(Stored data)

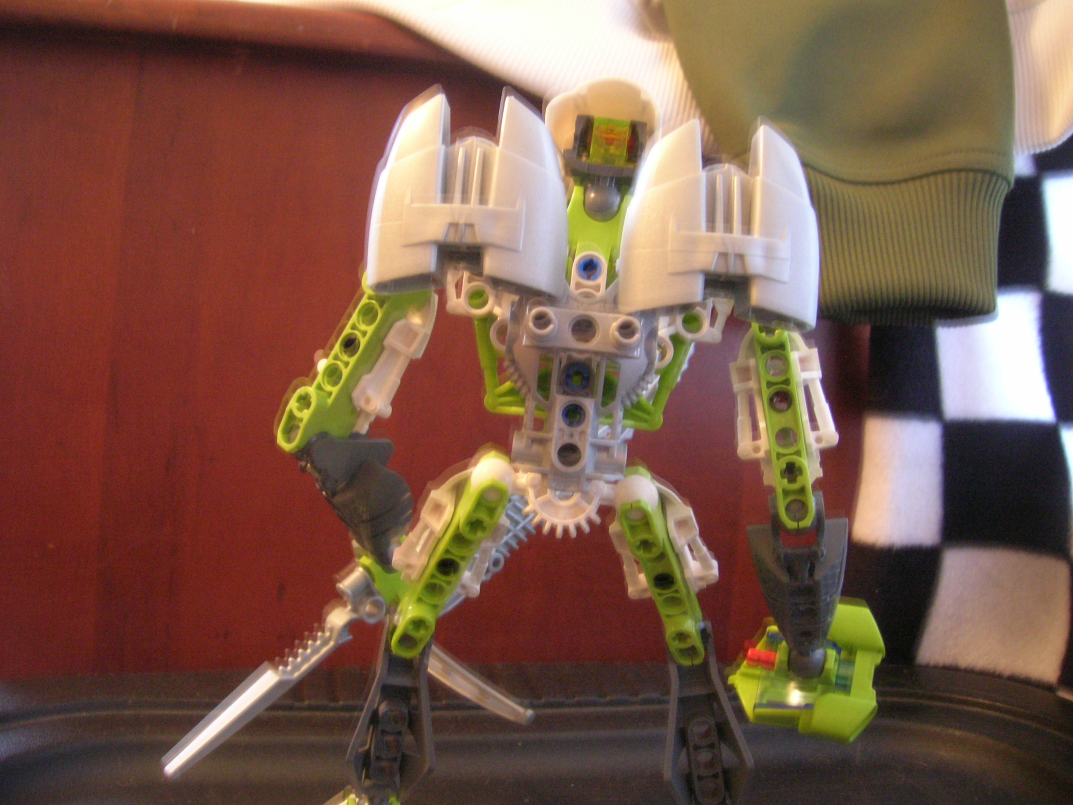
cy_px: 402
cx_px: 536
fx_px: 1054
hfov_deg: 54.0
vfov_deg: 41.8
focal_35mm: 34
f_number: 2.9
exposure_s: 1/1.2
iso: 200
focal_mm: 5.7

# ASSIGNMENT
Pictures don't belong in the copy. Transcribe every record exactly as it appears.

# ANSWER
cy_px: 402
cx_px: 536
fx_px: 1054
hfov_deg: 54.0
vfov_deg: 41.8
focal_35mm: 34
f_number: 2.9
exposure_s: 1/1.2
iso: 200
focal_mm: 5.7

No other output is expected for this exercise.